La ragione più forte per ritenere un'interpolazione questo passo è perchè ciò che dice Tacito . . . oppure appare dire . . .  circa la relazione di Nerone coi cristiani non può eventualmente essere vero. Non è immaginabile che, così presto come nei giorni di Nerone, i seguaci di Gesù a Roma potessero aver formato una congregazione vasta abbastanza da attirare l'attenzione pubblica e così suscitare l'odio del popolo al punto da divenir soggetti all'accusa di aver incendiato la città. E come poteva Tacito, che non prese mai seriamente le dottrine degli ebrei, ma (secondo Tertulliano) credette che il loro dio, che egli non distinse mai da quello dei cristiani, fosse un uomo con la testa d'asino come quella del famoso graffito della crocifissione . . . come poteva egli considerare la presenza a Roma di una piccola setta ebraica una minaccia all'Impero?
Nessun uomo ragionevole al giorno d'oggi crede alla leggenda che attribuì a Nerone stesso la responsabilità dell'incendio di Roma. Svetonio, che fu propenso a sospettarlo di qualunque cosa, non aveva udito alcuna diceria che lo indicasse colpevole. E nè ci fu una ragione del perchè Nerone dovesse accusare i cristiani di aver iniziato l'incendio. Essi si chiamarono Iesseni o Nazareni, gli Scelti o i Santi, e così via. Comunemente essi erano considerati ebrei. Osservavano la Legge Mosaica, e il resto della popolazione non poteva distinguerli da altri ebrei. Essi ci tenevano a loro stessi e si preoccupavano di attrarre poca attenzione quanto fosse possibile.

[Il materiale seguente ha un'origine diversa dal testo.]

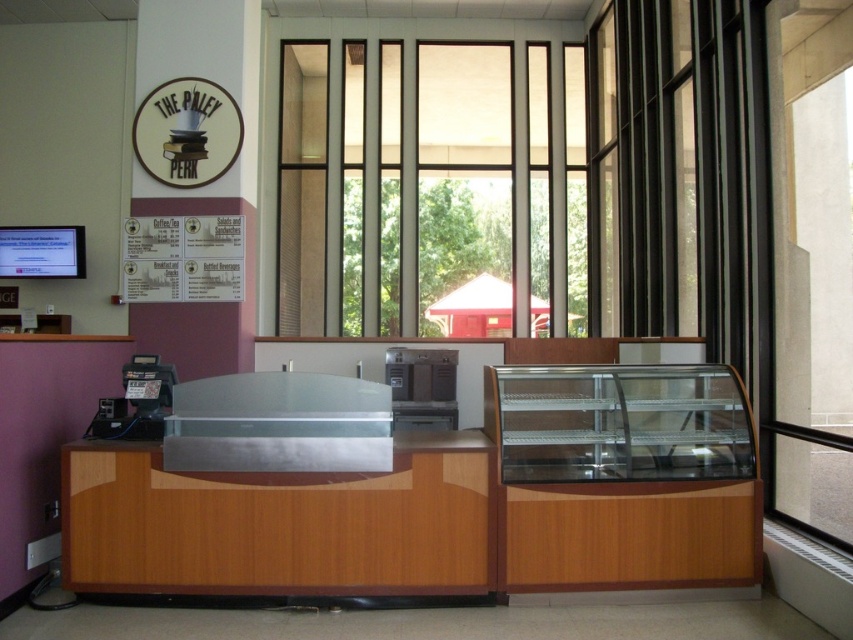
Can you confirm if transparent glass window at center is thinner than wooden/polisheddesk at center?

Incorrect, transparent glass window at center's width is not less than wooden/polisheddesk at center's.

Can you confirm if transparent glass window at center is smaller than wooden/polisheddesk at center?

Actually, transparent glass window at center might be larger than wooden/polisheddesk at center.

Does point (335, 308) come behind point (309, 481)?

Yes, point (335, 308) is behind point (309, 481).

The image size is (853, 640). I want to click on transparent glass window at center, so click(434, 180).

Can you confirm if transparent glass window at center is positioned to the right of matte brown sign at upper center?

Yes, transparent glass window at center is to the right of matte brown sign at upper center.

Can you confirm if transparent glass window at center is thinner than matte brown sign at upper center?

In fact, transparent glass window at center might be wider than matte brown sign at upper center.

Find the location of a particular element. This screenshot has height=640, width=853. transparent glass window at center is located at coordinates (434, 180).

Does wooden/polisheddesk at center have a greater width compared to wooden display case at right?

Yes, wooden/polisheddesk at center is wider than wooden display case at right.

Does wooden/polisheddesk at center have a greater height compared to wooden display case at right?

Incorrect, wooden/polisheddesk at center's height is not larger of wooden display case at right's.

Is point (424, 438) closer to viewer compared to point (589, 385)?

Yes, it is in front of point (589, 385).

What are the coordinates of `wooden/polisheddesk at center` in the screenshot? It's located at (281, 524).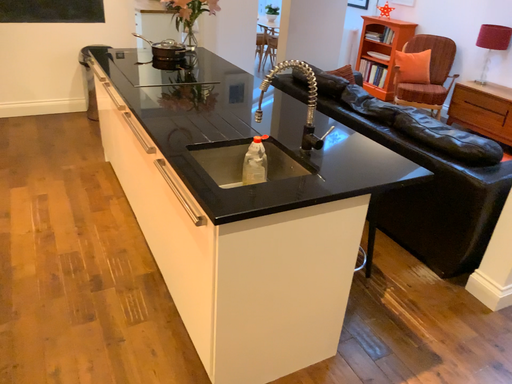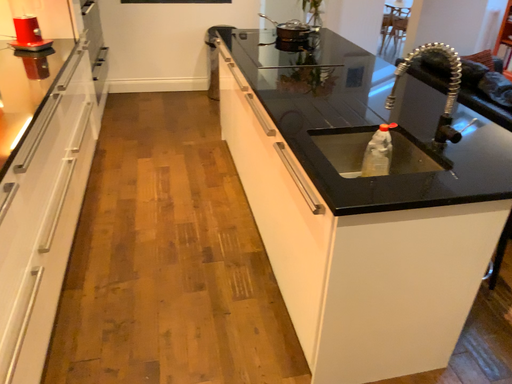
Question: Which way did the camera rotate in the video?

Choices:
 (A) rotated right
 (B) rotated left

Answer: (B)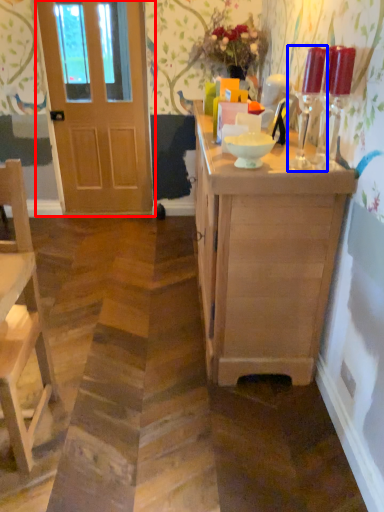
Question: Which object appears closest to the camera in this image, door (highlighted by a red box) or candle holder (highlighted by a blue box)?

La storia circa le torce umane che è giunta a noi da Tacito, sembra il prodotto di un'immaginazione incitata dalla lettura di una martirologia cristiana posteriore. 
Una punizione per l'incendio non esisteva a Roma al tempo di Nerone. I giardini dove si suppose che quelle torce fossero state messe erano stati trasformati in un rifugio per gli sfortunati che erano stati resi sfollati dall'incendio della città. Essi furono riempiti di tende e baracche di legno, tra le quali nessuno si sarebbe sognato di erigere pire per il rogo di criminali.
Gli scrittori pagani non esibiscono nessuna conoscenza di quelli orrori. I più antichi scrittori cristiani sapevano altrettanto poco di quelle “torce viventi”, che avrebbero fornito un così eccellente materiale per la propaganda. La loro menzione più antica occorre in un famigerato falso del quarto secolo . . . la corrispondenza totalmente immaginaria tra Seneca e l'apostolo Paolo [Il Capitolo 12 dell'Epistola di Paolo e Seneca allude all'incendio di Roma, e alla punizione di ebrei e cristiani come suoi responsabili, ma non ha nulla da dire circa “torce viventi”]. Una loro menzione più estesa è fatta da Sulpicio Severo, che morì nel 403, ma è mischiata con leggende cristiane come quelle circa la morte di Simon Mago e l'episcopato romano di san Pietro. In generale, le parole usate da Sulpicio sono identiche a quelle attribuite a Tacito. È aperto al dubbio se il testo di Tacito utilizzato da Sulpicio contenesse il famoso riferimento ai cristiani . . . odium generis humani. Altrimenti esso deve esser diventato noto ad altri scrittori cristiani che citarono Tacito. La probabilità è che il passo negli “Annali” (15:44) fu trasferito a Tacito da Sulpicio da qualche monaco scriba  . . . per la maggior gloria di Dio, e per rafforzare la continuità della tradizione cristiana mediante una testimonianza pagana.
Per quanto possiamo realizzare, allora, non esiste nella letteratura romana contemporanea nessun riferimento autentico che supporti l'esistenza storica di Gesù.